_The task_. Return every record verbatim.

Extracted data entries
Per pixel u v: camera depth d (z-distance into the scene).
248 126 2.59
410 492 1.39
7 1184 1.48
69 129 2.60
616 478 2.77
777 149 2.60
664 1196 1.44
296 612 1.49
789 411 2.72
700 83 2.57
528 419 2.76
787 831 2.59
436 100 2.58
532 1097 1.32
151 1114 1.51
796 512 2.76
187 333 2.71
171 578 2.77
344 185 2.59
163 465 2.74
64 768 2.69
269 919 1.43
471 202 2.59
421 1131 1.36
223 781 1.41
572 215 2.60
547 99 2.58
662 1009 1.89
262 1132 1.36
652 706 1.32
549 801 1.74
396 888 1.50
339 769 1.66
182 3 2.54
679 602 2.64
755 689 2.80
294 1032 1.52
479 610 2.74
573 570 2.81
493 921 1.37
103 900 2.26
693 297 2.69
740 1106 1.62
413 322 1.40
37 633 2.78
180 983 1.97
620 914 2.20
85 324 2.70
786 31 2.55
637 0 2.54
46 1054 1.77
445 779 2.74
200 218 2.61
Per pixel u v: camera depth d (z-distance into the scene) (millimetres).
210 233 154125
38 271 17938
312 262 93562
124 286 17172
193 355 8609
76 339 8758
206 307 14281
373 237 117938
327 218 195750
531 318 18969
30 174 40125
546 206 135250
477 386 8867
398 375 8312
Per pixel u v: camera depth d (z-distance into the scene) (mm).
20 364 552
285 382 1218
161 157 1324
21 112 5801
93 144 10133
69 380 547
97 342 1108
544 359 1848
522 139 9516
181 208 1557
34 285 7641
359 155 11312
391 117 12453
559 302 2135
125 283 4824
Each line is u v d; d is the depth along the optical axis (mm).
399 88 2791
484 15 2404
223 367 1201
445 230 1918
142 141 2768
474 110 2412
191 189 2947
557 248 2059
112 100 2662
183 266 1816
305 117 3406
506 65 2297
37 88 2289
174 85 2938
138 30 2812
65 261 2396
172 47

_Problem solution_.
Per pixel u v: camera depth d (z-distance into the scene).
248 126 2.59
410 492 1.39
7 1184 1.48
69 129 2.60
616 478 2.77
777 149 2.60
664 1196 1.44
296 612 1.49
789 411 2.72
700 83 2.57
528 419 2.76
787 831 2.59
436 100 2.58
532 1097 1.32
151 1114 1.51
796 512 2.76
187 333 2.71
171 578 2.77
344 185 2.59
163 465 2.74
64 768 2.69
269 919 1.43
471 202 2.59
421 1131 1.36
223 781 1.41
572 215 2.60
547 99 2.58
662 1009 1.89
262 1132 1.36
652 706 1.32
549 801 1.74
396 888 1.50
339 769 1.66
182 3 2.54
679 602 2.64
755 689 2.80
294 1032 1.52
479 610 2.74
573 570 2.81
493 921 1.37
103 900 2.26
693 297 2.69
740 1106 1.62
413 322 1.40
37 633 2.78
180 983 1.97
620 914 2.20
85 324 2.70
786 31 2.55
637 0 2.54
46 1054 1.77
445 779 2.74
200 218 2.61
Per pixel u v: camera depth d (z-distance into the scene) (millimetres).
210 233 154125
38 271 17938
312 262 93562
124 286 17172
193 355 8609
76 339 8758
206 307 14281
373 237 117938
327 218 195750
531 318 18969
30 174 40125
546 206 135250
477 386 8867
398 375 8312
Per pixel u v: camera depth d (z-distance into the scene) (mm).
20 364 552
285 382 1218
161 157 1324
21 112 5801
93 144 10133
69 380 547
97 342 1108
544 359 1848
522 139 9516
181 208 1557
34 285 7641
359 155 11312
391 117 12453
559 302 2135
125 283 4824
Each line is u v d; d is the depth along the optical axis (mm).
399 88 2791
484 15 2404
223 367 1201
445 230 1918
142 141 2768
474 110 2412
191 189 2947
557 248 2059
112 100 2662
183 266 1816
305 117 3406
506 65 2297
37 88 2289
174 85 2938
138 30 2812
65 261 2396
172 47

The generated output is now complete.